For my main, I chose ricotta gnocchi with corn, spiced, ground almonds, mushrooms and truffle cream, with something pickled. I didn’t really understand the pickled things, as they seemed a weird attempt at being overly fancy, but otherwise, it was absurdly good. FKGuy ordered a perfectly cooked halibut with mushrooms, potato, and lima beans. A gigantic portion of tastiness.

London Travelogue, Part II: Outstanding fish at Kitchen W8.

Kitchen W8 is a fabulous place, and the kind of place I would often go if we lived nearby. Sadly…

London Travelogue, Part II: Well prepared gnocchi are a thing of beauty.

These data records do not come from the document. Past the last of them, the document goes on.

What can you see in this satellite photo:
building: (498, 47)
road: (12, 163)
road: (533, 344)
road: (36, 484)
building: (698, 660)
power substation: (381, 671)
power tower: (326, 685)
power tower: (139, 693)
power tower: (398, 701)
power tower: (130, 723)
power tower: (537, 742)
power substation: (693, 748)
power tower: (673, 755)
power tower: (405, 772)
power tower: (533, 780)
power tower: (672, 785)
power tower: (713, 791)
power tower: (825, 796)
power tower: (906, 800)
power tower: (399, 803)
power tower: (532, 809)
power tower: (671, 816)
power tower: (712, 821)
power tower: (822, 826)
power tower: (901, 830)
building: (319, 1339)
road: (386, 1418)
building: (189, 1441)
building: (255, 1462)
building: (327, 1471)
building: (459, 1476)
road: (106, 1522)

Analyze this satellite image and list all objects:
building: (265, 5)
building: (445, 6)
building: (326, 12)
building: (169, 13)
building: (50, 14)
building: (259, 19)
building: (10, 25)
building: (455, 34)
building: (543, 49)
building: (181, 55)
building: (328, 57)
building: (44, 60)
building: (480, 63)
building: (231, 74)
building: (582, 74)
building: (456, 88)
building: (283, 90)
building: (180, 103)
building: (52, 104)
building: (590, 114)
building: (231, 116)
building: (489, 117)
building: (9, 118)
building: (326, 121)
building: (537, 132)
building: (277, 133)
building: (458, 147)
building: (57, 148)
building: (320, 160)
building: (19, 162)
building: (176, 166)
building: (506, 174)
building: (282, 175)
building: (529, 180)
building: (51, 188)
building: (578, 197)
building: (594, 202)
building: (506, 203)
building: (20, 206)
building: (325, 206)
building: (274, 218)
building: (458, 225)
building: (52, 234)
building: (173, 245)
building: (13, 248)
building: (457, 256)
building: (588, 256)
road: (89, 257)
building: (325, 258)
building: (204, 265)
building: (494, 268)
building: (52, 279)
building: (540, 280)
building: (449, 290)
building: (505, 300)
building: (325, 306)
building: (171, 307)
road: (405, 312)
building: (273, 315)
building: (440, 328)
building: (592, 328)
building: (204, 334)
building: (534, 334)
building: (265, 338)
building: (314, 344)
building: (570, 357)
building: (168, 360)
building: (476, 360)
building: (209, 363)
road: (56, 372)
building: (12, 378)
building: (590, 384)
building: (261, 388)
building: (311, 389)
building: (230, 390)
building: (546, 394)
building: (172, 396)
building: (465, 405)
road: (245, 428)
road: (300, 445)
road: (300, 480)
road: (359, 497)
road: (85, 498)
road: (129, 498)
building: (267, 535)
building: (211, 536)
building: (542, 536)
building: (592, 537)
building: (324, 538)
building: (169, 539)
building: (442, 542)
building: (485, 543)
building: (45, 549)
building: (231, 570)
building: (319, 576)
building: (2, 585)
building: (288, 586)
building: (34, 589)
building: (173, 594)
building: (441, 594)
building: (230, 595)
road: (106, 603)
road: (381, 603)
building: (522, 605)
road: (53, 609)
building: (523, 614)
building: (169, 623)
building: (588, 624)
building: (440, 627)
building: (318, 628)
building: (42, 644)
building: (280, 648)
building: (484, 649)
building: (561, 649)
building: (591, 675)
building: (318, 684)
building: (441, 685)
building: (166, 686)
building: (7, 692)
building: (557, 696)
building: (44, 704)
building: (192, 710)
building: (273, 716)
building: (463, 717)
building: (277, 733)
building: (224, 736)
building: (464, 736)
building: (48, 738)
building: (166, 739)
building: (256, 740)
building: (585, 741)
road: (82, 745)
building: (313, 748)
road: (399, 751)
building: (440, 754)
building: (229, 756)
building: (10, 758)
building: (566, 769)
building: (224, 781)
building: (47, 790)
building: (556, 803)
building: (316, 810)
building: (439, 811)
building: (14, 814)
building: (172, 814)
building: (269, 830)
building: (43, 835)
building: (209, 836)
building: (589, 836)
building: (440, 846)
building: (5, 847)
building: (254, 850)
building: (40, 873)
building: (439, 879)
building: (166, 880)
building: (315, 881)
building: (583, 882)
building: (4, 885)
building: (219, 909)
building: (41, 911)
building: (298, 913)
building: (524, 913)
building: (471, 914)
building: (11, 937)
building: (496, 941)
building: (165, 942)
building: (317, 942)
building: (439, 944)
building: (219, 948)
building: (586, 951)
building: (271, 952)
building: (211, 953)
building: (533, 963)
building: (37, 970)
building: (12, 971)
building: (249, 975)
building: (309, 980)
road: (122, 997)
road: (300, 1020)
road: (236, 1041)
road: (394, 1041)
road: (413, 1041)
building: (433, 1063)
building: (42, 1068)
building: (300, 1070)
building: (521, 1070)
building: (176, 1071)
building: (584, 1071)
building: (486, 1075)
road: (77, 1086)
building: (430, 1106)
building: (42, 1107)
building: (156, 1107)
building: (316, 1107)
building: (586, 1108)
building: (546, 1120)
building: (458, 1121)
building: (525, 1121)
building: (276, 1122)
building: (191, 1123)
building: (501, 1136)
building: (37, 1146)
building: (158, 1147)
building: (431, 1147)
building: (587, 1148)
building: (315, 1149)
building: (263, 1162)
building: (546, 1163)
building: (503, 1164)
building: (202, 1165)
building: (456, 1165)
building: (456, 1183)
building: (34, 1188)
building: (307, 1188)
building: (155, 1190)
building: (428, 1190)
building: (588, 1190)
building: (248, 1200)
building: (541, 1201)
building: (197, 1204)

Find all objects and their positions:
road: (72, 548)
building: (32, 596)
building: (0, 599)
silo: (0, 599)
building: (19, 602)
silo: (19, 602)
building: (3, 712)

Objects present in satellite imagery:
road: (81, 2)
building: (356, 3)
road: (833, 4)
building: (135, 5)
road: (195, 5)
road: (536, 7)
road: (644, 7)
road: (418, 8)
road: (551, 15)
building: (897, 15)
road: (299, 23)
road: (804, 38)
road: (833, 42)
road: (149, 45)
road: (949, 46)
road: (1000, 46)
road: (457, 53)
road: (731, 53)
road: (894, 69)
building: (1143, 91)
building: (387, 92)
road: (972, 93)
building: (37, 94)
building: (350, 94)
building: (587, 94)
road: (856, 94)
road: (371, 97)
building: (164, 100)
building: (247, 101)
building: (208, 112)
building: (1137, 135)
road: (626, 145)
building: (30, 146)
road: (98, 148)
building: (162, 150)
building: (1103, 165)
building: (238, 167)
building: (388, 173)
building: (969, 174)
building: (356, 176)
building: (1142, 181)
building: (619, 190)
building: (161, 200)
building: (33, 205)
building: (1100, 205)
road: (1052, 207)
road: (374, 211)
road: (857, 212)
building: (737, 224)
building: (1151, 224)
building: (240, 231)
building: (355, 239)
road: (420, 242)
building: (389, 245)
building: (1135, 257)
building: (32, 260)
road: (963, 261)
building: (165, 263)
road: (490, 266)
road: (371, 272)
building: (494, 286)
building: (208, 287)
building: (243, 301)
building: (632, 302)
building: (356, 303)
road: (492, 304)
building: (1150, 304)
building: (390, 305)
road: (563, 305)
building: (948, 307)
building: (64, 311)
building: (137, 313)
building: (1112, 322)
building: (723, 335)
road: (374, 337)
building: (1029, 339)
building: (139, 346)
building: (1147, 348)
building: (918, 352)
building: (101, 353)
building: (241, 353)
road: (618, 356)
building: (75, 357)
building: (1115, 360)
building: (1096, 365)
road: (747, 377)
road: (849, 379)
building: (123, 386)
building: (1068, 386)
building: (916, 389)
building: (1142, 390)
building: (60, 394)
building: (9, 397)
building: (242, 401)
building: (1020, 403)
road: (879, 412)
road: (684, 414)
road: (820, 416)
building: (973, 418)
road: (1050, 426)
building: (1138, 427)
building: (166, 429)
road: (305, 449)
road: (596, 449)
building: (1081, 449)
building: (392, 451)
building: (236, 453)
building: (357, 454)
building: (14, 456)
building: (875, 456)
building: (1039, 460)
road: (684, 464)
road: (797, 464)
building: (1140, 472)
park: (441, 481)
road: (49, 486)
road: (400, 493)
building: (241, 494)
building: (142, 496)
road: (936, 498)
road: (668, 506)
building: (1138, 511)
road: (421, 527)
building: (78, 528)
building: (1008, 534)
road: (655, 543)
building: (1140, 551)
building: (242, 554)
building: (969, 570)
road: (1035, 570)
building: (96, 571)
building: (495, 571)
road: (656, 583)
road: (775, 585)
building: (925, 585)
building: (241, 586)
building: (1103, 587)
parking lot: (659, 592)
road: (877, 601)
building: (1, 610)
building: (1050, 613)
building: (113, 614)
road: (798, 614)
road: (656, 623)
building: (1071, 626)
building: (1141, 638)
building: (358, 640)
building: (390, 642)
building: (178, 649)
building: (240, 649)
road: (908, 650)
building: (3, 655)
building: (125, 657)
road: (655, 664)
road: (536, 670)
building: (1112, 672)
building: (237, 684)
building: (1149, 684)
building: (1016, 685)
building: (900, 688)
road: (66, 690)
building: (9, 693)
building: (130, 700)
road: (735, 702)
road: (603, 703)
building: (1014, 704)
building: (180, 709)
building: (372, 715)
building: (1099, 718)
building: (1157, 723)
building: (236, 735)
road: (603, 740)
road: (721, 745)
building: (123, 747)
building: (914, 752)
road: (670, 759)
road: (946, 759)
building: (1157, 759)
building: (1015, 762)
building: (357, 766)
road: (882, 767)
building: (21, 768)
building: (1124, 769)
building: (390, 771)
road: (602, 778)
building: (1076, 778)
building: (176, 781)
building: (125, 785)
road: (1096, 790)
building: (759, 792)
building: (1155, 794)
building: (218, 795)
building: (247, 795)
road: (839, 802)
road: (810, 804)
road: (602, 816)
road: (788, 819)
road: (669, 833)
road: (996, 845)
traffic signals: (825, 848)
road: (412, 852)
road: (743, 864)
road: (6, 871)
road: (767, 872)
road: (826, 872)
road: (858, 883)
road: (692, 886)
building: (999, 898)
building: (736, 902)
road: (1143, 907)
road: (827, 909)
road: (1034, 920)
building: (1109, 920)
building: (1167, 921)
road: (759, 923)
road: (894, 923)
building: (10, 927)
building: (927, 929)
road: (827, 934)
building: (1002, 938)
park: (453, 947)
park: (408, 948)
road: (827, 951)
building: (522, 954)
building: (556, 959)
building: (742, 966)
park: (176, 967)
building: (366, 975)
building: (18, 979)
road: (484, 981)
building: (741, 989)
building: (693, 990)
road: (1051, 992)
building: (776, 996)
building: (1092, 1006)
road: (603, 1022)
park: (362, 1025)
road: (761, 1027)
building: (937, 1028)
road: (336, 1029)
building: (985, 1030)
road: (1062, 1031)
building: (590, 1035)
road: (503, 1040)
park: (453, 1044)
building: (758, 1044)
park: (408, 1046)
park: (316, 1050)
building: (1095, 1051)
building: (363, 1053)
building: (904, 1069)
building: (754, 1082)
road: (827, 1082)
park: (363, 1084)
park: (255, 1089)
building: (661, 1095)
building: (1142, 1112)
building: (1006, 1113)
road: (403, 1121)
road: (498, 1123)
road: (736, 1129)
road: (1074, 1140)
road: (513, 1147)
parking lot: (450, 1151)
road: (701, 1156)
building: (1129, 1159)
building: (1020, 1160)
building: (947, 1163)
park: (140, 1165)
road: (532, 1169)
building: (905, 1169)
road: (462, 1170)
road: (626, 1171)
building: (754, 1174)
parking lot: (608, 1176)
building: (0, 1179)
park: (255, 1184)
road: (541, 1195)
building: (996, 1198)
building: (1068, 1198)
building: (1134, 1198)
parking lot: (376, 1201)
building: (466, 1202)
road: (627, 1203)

Not quite ready to end our evening, despite Fitbit’s claim of walking over 23,000 steps, we found a piano bar, called Piano. The claustrophobia-inducing stairway gave way to a small bar with a handful of tables and a lively piano player and drummer. The loud crowd and fun cocktails made for a perfect end the evening. At some point, FKGuy reported there was a woman at the bar with a chihuahua. Naturally, I had to say hello to the dog, as we were already missing our little furballs. Turns out, it was not a dog at all. Instead, it was a cat. On a leash. Eating treats. Feeling like I must have hallucinated the entire thing (I didn’t), it was time to grab an Uber and make our way back to the comfort of Dukes Hotel.

Another spectacular day in London, and there was still more to come.